Problem ▸ Write the entries out again. Each one must match exactly.

Task input ▸
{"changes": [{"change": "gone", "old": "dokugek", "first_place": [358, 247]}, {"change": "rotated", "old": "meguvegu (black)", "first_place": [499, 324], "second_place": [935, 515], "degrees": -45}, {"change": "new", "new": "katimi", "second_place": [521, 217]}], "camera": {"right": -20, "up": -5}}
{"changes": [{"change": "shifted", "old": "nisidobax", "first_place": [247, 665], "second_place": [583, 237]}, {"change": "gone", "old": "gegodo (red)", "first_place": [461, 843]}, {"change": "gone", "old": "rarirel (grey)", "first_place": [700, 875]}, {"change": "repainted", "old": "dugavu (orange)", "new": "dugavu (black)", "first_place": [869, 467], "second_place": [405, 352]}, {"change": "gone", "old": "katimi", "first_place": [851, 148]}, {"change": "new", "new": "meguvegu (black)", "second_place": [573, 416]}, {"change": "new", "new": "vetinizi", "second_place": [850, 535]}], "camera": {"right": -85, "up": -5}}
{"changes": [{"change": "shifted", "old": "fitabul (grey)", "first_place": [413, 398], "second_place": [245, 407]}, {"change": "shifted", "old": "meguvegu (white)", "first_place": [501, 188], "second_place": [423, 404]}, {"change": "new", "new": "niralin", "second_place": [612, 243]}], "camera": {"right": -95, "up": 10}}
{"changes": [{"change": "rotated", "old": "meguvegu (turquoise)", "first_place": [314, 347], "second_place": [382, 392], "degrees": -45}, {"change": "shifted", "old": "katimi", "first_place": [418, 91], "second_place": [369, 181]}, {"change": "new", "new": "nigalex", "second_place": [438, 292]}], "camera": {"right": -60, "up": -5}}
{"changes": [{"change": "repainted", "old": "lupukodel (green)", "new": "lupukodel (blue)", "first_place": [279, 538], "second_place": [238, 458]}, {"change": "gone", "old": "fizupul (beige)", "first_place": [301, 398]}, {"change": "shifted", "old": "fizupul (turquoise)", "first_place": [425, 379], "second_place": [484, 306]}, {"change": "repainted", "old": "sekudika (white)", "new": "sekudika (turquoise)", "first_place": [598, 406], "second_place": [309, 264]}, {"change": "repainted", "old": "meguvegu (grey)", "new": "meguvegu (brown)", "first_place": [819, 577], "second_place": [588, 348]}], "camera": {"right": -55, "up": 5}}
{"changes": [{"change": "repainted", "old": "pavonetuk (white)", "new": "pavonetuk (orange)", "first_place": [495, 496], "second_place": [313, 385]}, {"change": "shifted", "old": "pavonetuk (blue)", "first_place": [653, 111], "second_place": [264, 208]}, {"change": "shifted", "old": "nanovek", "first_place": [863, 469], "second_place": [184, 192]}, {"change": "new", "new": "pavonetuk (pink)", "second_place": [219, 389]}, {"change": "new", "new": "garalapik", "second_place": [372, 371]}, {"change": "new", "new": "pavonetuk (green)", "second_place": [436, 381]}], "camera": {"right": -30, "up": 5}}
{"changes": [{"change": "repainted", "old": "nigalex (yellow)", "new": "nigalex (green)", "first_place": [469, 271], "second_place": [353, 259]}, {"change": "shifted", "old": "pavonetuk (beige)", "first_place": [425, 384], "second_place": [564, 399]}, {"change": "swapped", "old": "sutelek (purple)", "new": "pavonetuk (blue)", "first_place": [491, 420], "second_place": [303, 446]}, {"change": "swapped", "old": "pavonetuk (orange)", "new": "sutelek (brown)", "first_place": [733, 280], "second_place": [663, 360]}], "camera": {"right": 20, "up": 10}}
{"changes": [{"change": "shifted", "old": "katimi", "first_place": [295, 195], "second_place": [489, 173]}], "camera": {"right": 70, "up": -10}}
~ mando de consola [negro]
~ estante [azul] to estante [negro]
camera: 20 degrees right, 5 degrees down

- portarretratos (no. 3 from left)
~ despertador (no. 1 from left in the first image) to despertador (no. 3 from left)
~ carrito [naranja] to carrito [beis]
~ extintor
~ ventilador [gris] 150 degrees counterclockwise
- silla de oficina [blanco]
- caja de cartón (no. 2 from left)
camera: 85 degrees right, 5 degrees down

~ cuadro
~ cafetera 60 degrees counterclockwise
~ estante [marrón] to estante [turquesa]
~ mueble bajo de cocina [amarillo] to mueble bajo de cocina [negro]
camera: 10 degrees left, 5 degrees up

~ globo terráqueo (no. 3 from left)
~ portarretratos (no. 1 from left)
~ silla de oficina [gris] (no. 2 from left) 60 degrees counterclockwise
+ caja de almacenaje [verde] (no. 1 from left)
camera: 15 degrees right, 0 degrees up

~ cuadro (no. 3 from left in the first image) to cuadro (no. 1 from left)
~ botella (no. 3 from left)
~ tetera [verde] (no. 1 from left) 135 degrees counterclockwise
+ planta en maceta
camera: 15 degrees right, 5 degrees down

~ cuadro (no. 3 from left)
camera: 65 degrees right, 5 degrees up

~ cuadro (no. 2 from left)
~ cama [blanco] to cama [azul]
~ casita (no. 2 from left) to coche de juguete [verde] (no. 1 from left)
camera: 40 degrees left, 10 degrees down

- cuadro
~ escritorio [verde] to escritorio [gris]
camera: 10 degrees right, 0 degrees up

Expected output ▸
{"changes": [{"change": "gone", "old": "dokugek", "first_place": [358, 247]}, {"change": "rotated", "old": "meguvegu (black)", "first_place": [499, 324], "second_place": [935, 515], "degrees": -45}, {"change": "new", "new": "katimi", "second_place": [521, 217]}], "camera": {"right": -20, "up": -5}}
{"changes": [{"change": "shifted", "old": "nisidobax", "first_place": [247, 665], "second_place": [583, 237]}, {"change": "gone", "old": "gegodo (red)", "first_place": [461, 843]}, {"change": "gone", "old": "rarirel (grey)", "first_place": [700, 875]}, {"change": "repainted", "old": "dugavu (orange)", "new": "dugavu (black)", "first_place": [869, 467], "second_place": [405, 352]}, {"change": "gone", "old": "katimi", "first_place": [851, 148]}, {"change": "new", "new": "meguvegu (black)", "second_place": [573, 416]}, {"change": "new", "new": "vetinizi", "second_place": [850, 535]}], "camera": {"right": -85, "up": -5}}
{"changes": [{"change": "shifted", "old": "fitabul (grey)", "first_place": [413, 398], "second_place": [245, 407]}, {"change": "shifted", "old": "meguvegu (white)", "first_place": [501, 188], "second_place": [423, 404]}, {"change": "new", "new": "niralin", "second_place": [612, 243]}], "camera": {"right": -95, "up": 10}}
{"changes": [{"change": "rotated", "old": "meguvegu (turquoise)", "first_place": [314, 347], "second_place": [382, 392], "degrees": -45}, {"change": "shifted", "old": "katimi", "first_place": [418, 91], "second_place": [369, 181]}, {"change": "new", "new": "nigalex", "second_place": [438, 292]}], "camera": {"right": -60, "up": -5}}
{"changes": [{"change": "repainted", "old": "lupukodel (green)", "new": "lupukodel (blue)", "first_place": [279, 538], "second_place": [238, 458]}, {"change": "gone", "old": "fizupul (beige)", "first_place": [301, 398]}, {"change": "shifted", "old": "fizupul (turquoise)", "first_place": [425, 379], "second_place": [484, 306]}, {"change": "repainted", "old": "sekudika (white)", "new": "sekudika (turquoise)", "first_place": [598, 406], "second_place": [309, 264]}, {"change": "repainted", "old": "meguvegu (grey)", "new": "meguvegu (brown)", "first_place": [819, 577], "second_place": [588, 348]}], "camera": {"right": -55, "up": 5}}
{"changes": [{"change": "repainted", "old": "pavonetuk (white)", "new": "pavonetuk (orange)", "first_place": [495, 496], "second_place": [313, 385]}, {"change": "shifted", "old": "pavonetuk (blue)", "first_place": [653, 111], "second_place": [264, 208]}, {"change": "shifted", "old": "nanovek", "first_place": [863, 469], "second_place": [184, 192]}, {"change": "new", "new": "pavonetuk (pink)", "second_place": [219, 389]}, {"change": "new", "new": "garalapik", "second_place": [372, 371]}, {"change": "new", "new": "pavonetuk (green)", "second_place": [436, 381]}], "camera": {"right": -30, "up": 5}}
{"changes": [{"change": "repainted", "old": "nigalex (yellow)", "new": "nigalex (green)", "first_place": [469, 271], "second_place": [353, 259]}, {"change": "shifted", "old": "pavonetuk (beige)", "first_place": [425, 384], "second_place": [564, 399]}, {"change": "swapped", "old": "sutelek (purple)", "new": "pavonetuk (blue)", "first_place": [491, 420], "second_place": [303, 446]}, {"change": "swapped", "old": "pavonetuk (orange)", "new": "sutelek (brown)", "first_place": [733, 280], "second_place": [663, 360]}], "camera": {"right": 20, "up": 10}}
{"changes": [{"change": "shifted", "old": "katimi", "first_place": [295, 195], "second_place": [489, 173]}], "camera": {"right": 70, "up": -10}}
~ mando de consola [negro]
~ estante [azul] to estante [negro]
camera: 20 degrees right, 5 degrees down

- portarretratos (no. 3 from left)
~ despertador (no. 1 from left in the first image) to despertador (no. 3 from left)
~ carrito [naranja] to carrito [beis]
~ extintor
~ ventilador [gris] 150 degrees counterclockwise
- silla de oficina [blanco]
- caja de cartón (no. 2 from left)
camera: 85 degrees right, 5 degrees down

~ cuadro
~ cafetera 60 degrees counterclockwise
~ estante [marrón] to estante [turquesa]
~ mueble bajo de cocina [amarillo] to mueble bajo de cocina [negro]
camera: 10 degrees left, 5 degrees up

~ globo terráqueo (no. 3 from left)
~ portarretratos (no. 1 from left)
~ silla de oficina [gris] (no. 2 from left) 60 degrees counterclockwise
+ caja de almacenaje [verde] (no. 1 from left)
camera: 15 degrees right, 0 degrees up

~ cuadro (no. 3 from left in the first image) to cuadro (no. 1 from left)
~ botella (no. 3 from left)
~ tetera [verde] (no. 1 from left) 135 degrees counterclockwise
+ planta en maceta
camera: 15 degrees right, 5 degrees down

~ cuadro (no. 3 from left)
camera: 65 degrees right, 5 degrees up

~ cuadro (no. 2 from left)
~ cama [blanco] to cama [azul]
~ casita (no. 2 from left) to coche de juguete [verde] (no. 1 from left)
camera: 40 degrees left, 10 degrees down

- cuadro
~ escritorio [verde] to escritorio [gris]
camera: 10 degrees right, 0 degrees up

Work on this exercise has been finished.